Die 3. Frauen lässt zu viele Chancen liegen und verliert gegen den SC Borussia Friedrichsfelde. Vielmehr ist zu diesem Spiel nicht zu sagen. Abwehr und Angriff waren in Ordnung, es fehlte nur der richtige Abschluss. Kopf hoch und weiter geht's, denn das war ein Ausrutscher! Das nächste Spiel wird wieder besser!
Sophie Zimmermann

Stand: Platz 2   Punkte: 12:4   Tore: 159:140


mA-Jugend    Oberliga Ostsee-Spree    
BFC Preussen – VfV Spandau   28:25 (11:9)

Timon (5), Nico (5), Max (7), Julian (4), Felix (1), Jonas (3), Thiemo (2)

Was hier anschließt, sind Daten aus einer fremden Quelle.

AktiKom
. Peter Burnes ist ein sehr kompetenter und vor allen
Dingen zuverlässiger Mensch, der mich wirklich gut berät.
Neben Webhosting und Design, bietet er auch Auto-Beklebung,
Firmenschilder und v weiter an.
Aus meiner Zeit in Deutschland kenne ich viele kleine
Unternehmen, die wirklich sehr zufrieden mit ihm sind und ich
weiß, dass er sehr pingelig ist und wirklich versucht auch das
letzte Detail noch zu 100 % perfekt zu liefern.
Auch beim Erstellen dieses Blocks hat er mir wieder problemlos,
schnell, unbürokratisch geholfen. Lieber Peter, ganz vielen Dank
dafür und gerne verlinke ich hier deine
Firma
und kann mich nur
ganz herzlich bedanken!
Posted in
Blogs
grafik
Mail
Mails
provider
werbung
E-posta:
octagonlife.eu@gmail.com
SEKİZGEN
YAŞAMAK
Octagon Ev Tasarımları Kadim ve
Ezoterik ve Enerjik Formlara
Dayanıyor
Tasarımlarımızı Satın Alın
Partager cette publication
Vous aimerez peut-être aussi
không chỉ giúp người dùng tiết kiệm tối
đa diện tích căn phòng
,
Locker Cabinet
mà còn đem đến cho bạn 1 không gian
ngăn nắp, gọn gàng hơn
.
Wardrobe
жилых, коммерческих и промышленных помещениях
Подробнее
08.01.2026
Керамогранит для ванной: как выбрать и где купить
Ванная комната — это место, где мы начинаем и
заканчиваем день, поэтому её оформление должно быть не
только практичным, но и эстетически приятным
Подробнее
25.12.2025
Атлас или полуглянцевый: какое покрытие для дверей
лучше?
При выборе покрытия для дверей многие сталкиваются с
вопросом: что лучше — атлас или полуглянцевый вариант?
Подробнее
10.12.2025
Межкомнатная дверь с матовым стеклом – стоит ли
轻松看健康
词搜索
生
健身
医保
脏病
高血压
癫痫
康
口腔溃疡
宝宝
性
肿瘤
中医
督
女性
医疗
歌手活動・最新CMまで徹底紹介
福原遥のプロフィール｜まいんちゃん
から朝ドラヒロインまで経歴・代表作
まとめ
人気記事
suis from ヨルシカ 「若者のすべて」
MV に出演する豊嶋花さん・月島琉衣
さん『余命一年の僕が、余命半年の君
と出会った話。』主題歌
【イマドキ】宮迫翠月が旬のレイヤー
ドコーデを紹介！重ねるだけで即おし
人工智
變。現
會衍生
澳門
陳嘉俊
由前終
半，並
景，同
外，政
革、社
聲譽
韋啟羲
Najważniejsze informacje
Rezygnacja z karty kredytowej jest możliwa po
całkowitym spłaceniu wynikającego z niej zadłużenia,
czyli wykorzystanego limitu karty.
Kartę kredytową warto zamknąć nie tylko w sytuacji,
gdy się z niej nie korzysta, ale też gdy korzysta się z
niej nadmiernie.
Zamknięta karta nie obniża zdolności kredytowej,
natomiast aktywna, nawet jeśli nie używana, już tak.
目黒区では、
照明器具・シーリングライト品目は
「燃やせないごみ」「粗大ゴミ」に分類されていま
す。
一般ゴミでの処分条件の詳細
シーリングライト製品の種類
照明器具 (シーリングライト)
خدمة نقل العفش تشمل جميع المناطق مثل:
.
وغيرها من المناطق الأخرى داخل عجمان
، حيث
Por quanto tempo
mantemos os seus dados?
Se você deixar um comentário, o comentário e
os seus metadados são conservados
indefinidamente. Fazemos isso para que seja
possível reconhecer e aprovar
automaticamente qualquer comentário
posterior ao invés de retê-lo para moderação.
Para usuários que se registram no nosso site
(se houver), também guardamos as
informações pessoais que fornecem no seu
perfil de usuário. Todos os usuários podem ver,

Am heutigen Samstagnachmittag spielte die mA gegen den VfV Spandau.
Das Spiel war von Anfang an in Händen der Gastgeber und konnte ungefährdet in die Wiege geschaukelt werden.
Ein starker Felix Saade war da, wenn man ihn brauchte, und auch der Rest der Mannschaft bewies, das was sie konnten, nämlich um jeden Ball zu kämpfen und alles zu geben.
Fazit: Das Spiel war endlich das, was wir die Jahre davor auch gezeigt haben. Die Spandauer brachten Härte ins Spiel und konnten mit unserer Gegenwehr nicht umgehen. Hier mit möchte man dann nochmal erwähnen, dass es unmöglich ist, von Trainer, Spielern und Elternseite von Spandau Spieler, Kampfgericht und Schiedsrichter zu beleidigen. Sowas gehört einfach nicht zum Sport.
Die mA

Stand: Platz 8   Punkte: 5:9   Tore: 173:203


wB-Jugend    Landesliga    
BFC Preussen – TuS Neukölln   26:7 (10:5)

TW: Mila und Tia
Torschützen: Sara 8, Nursi 8, Mara 5, Sofie 2, Johanna 2, Haci 1, Fenja, Dalia, Leonie, Midori und Melissa

Ungefährdeter Sieg gegen tapfere Neuköllner
Gegen eine entschlossene und trotz Unterzahl agierende Neuköllner Mannschaft erzielten die Nachwuchsküken die nächsten wichtigen Punkte im Rennen um die ersten drei Plätze. Da das Spiel nicht sonderlich viel Spannung brachte, lieber ein kleiner Rückblick auf unser letztes Teamevent. Einmal im Monat kommen die Adlerküken zusammen und treffen sich zu einem kleinen Event außerhalb der Halle. Was wie und wann passiert, entscheidet stets eine andere Spielerin als Teameventmanagerin. Zuletzt wurde von Leonie zum Waffelwettbacken gerufen und die besten Backmeister des Teams gewählt. Eine durch jahrelanges ungesundes Essen qualifizierte Jury hat nach etlichen Kostproben einen Sieger ermitteln können. Nach dem Motto, „alles was auf der Waffel kleben bleibt, muss schmecken“ kreierten die Damen ein Kunstwerk nach dem anderen. Der Trainer hatte zwei Tage Bauchschmerzen und die Damen durften es mit Laufeinheiten ausbaden, was ein Spaß.